600 Ausbildungsplätze noch frei
Das stellt der Hauptgeschäftsführer der Handwerkskammer Potsdam, Ralph Bühring, ebenfalls fest – auch wenn im Bereich der Handwerkskammer die Zahl der abgeschlossen Ausbildungsverträge um 10 Prozent gestiegen ist. „Das ist aber nur die halbe Wahrheit“. 600 Plätze seien noch frei und blieben es größtenteils auch. Er sieht die Imagekampagne des Handwerks als wichtiges Instrument, um gegenzusteuern. Und auch die finanzielle Unterstützung für Existenzgründer und für den Meisterabschluss „ist ein Zeichen aus der Politik, für das wir dankbar sind“.

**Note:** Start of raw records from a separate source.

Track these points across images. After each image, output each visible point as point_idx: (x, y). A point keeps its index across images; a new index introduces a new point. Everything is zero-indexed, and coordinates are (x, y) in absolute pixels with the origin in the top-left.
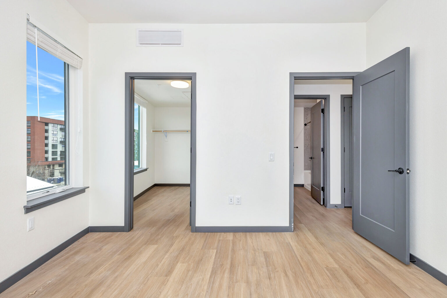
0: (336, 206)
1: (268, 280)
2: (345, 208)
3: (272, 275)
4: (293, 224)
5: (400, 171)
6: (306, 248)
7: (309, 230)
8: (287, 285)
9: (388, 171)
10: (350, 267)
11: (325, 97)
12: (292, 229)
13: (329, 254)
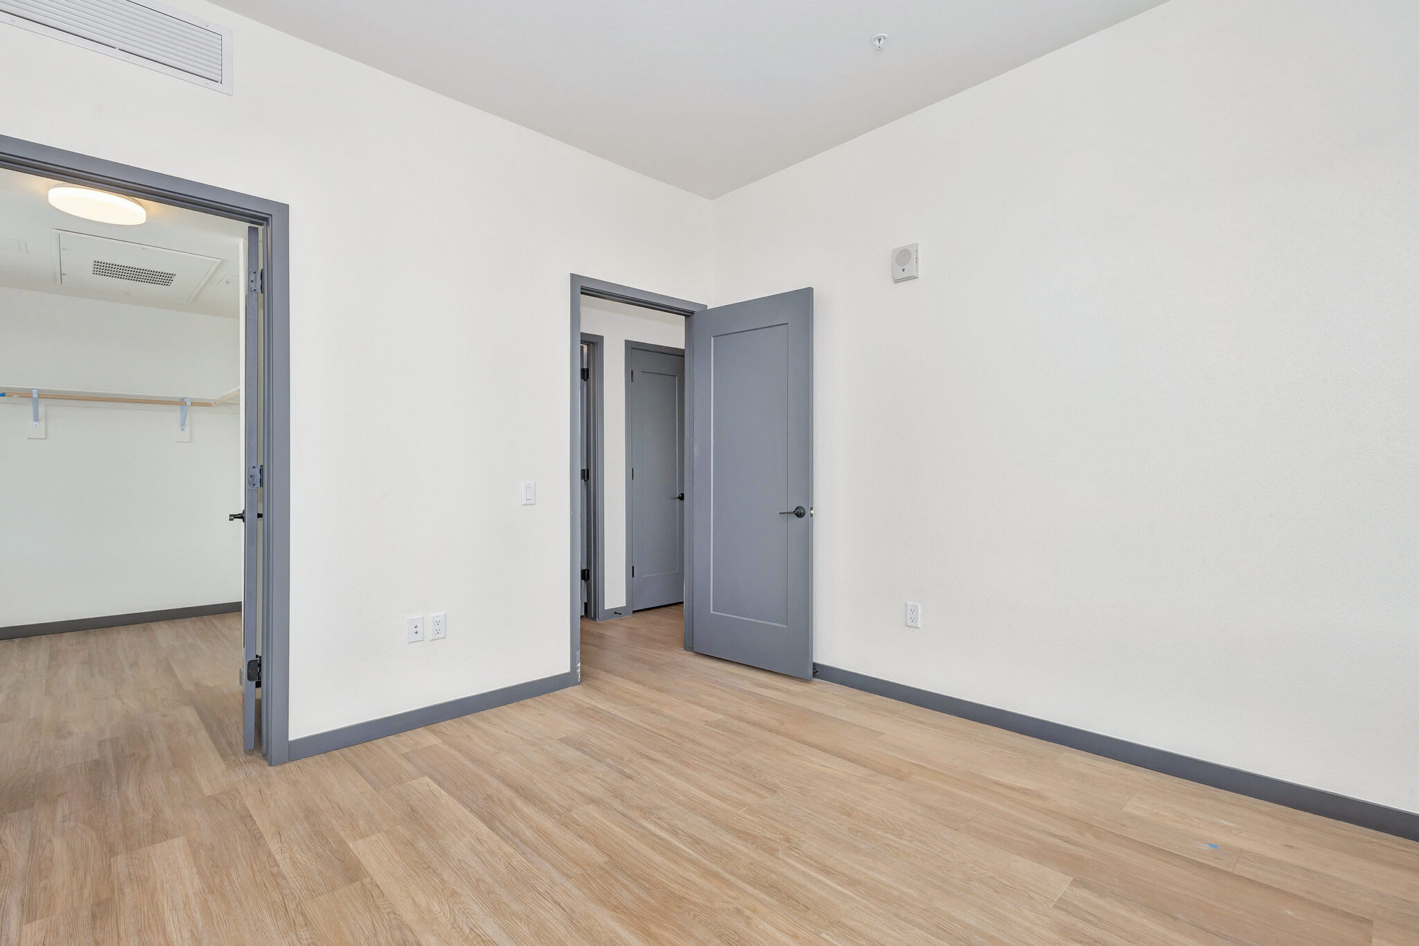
0: (617, 612)
1: (630, 780)
2: (635, 615)
3: (627, 771)
4: (579, 665)
5: (799, 513)
6: (638, 705)
7: (607, 672)
8: (673, 775)
9: (780, 513)
10: (740, 710)
11: (593, 340)
12: (577, 679)
13: (688, 701)
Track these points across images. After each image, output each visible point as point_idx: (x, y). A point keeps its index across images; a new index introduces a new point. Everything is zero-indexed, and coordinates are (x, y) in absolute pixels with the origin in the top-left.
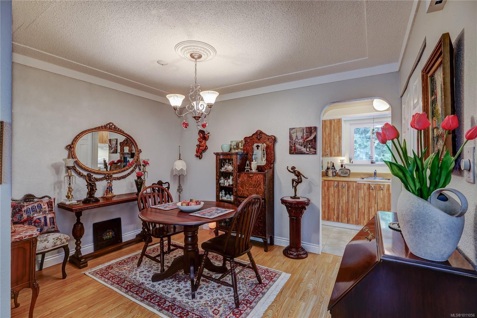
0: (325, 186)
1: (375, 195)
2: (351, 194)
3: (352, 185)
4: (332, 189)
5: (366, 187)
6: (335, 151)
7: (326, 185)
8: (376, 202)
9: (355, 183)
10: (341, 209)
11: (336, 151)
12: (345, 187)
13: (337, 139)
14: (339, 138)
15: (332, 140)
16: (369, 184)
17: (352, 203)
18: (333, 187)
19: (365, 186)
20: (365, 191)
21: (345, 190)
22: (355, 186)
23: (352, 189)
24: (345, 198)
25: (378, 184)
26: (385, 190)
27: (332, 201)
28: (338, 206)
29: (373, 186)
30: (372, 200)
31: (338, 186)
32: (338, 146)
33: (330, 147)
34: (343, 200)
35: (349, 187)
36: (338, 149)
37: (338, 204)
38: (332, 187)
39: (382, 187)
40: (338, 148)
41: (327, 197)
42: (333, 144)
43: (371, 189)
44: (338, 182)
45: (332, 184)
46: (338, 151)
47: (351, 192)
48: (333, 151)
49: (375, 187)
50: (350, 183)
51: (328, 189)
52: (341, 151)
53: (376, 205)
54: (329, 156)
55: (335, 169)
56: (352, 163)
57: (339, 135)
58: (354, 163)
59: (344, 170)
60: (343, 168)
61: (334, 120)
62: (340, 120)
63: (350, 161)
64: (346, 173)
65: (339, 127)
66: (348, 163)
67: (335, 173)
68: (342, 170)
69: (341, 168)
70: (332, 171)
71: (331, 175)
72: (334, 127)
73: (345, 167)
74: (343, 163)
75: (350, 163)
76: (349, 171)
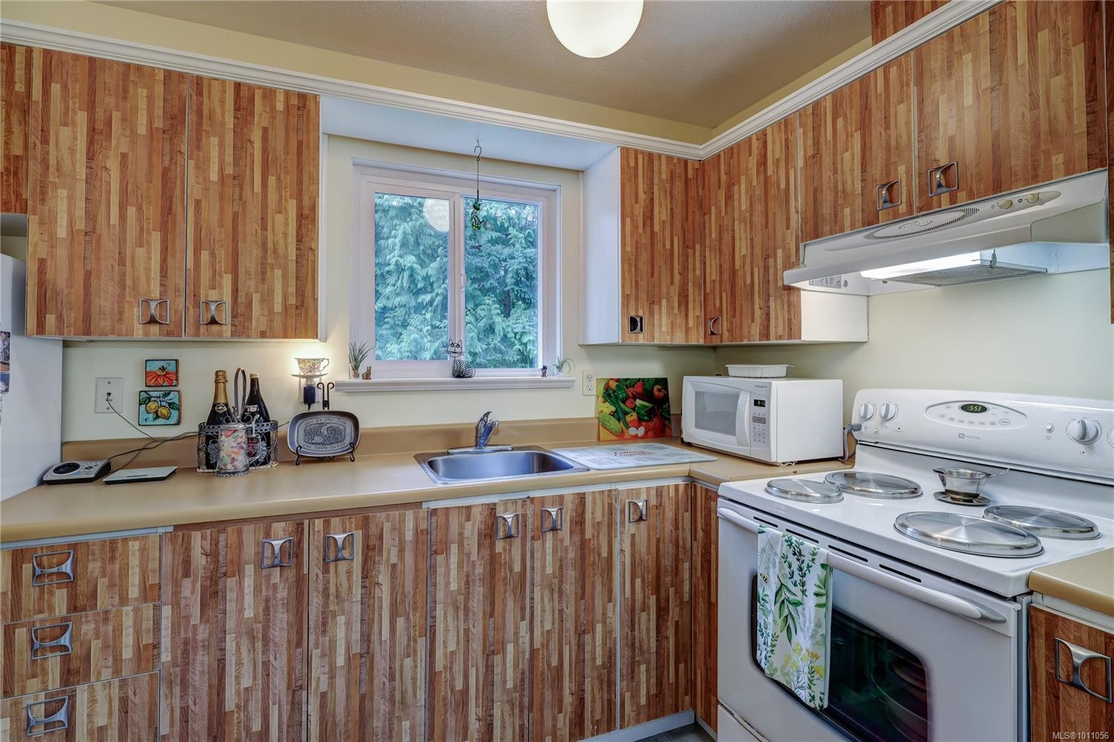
0: (187, 574)
1: (517, 568)
2: (384, 593)
3: (394, 529)
4: (249, 582)
5: (472, 530)
6: (267, 299)
7: (199, 560)
8: (523, 609)
9: (410, 515)
10: (314, 719)
11: (278, 298)
12: (346, 553)
13: (284, 224)
14: (300, 216)
15: (251, 226)
16: (492, 508)
17: (392, 657)
18: (259, 565)
19: (468, 525)
20: (468, 555)
21: (349, 573)
22: (409, 536)
23: (394, 560)
24: (345, 633)
25: (532, 500)
26: (566, 527)
28: (295, 706)
29: (509, 517)
30: (504, 600)
31: (294, 551)
32: (292, 267)
33: (235, 272)
34: (330, 653)
35: (371, 550)
36: (292, 290)
37: (297, 688)
38: (249, 570)
39: (554, 511)
40: (292, 282)
41: (202, 661)
42: (256, 252)
43: (501, 534)
44: (298, 521)
45: (249, 550)
46: (292, 300)
47: (383, 578)
48: (256, 298)
49: (521, 520)
50: (381, 516)
51: (212, 595)
52: (309, 300)
53: (524, 625)
54: (227, 330)
55: (267, 419)
56: (367, 375)
57: (299, 196)
58: (374, 379)
59: (323, 419)
60: (317, 407)
61: (269, 93)
62: (311, 105)
63: (356, 368)
64: (335, 436)
65: (300, 144)
66: (345, 377)
67: (268, 445)
68: (313, 421)
69: (304, 409)
70: (249, 431)
71: (242, 460)
72: (265, 139)
73: (326, 404)
74: (316, 381)
75: (356, 375)
76: (349, 425)
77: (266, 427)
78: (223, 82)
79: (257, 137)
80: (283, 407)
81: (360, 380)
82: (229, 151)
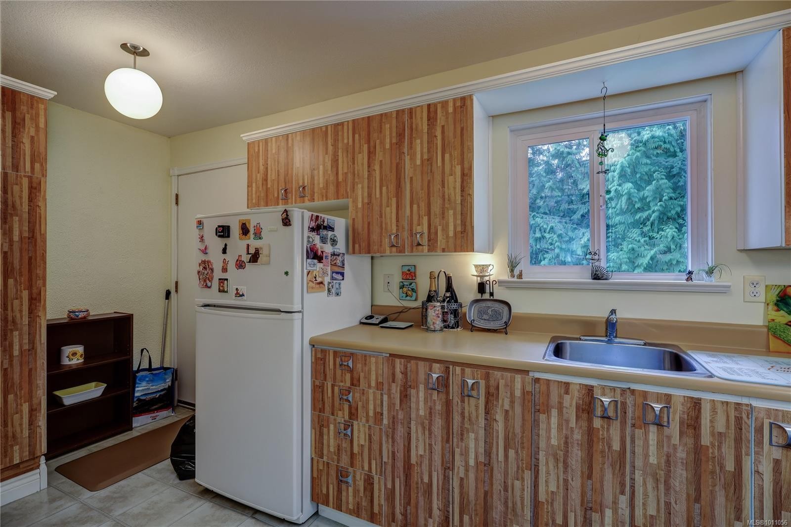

Schon in der Jugend gern an Fahrzeugen rumgeschraubt
Bei jungen Leuten wie Thorben Nickel rennt er damit aber offene Türen ein. Bereits als Jugendlicher hat der sympathische 2,10 Meter-Mann mit seinem Vater die Bremsen am Familienauto repariert. Und wie es auf dem Dorf so üblich ist, fuhr er auch Zweirad und schraubte fleißig an seiner 125er herum. „Ich werde definitiv auch meinen Meister machen und eventuell ein Studium“, sagte Thorben Nickel.
Geschäftsführerin verlässt die Kreishandwerkerschaft
Das Fest war für Michael Ziesecke zudem Anlass, Danke zu sagen – unter anderem den Mitarbeitern der Geschäftsstelle der Kreishandwerkerschaft. Er kündigte an, dass Geschäftsführerin Claudia Seeligmann ihre Tätigkeit zum 31. Dezember beendet wird. „Nach nunmehr elf Jahren wird sie sich noch einmal neuen Herausforderungen stellen.“ 2007 hatte sie den Posten von Manfred Poklitar übernommen.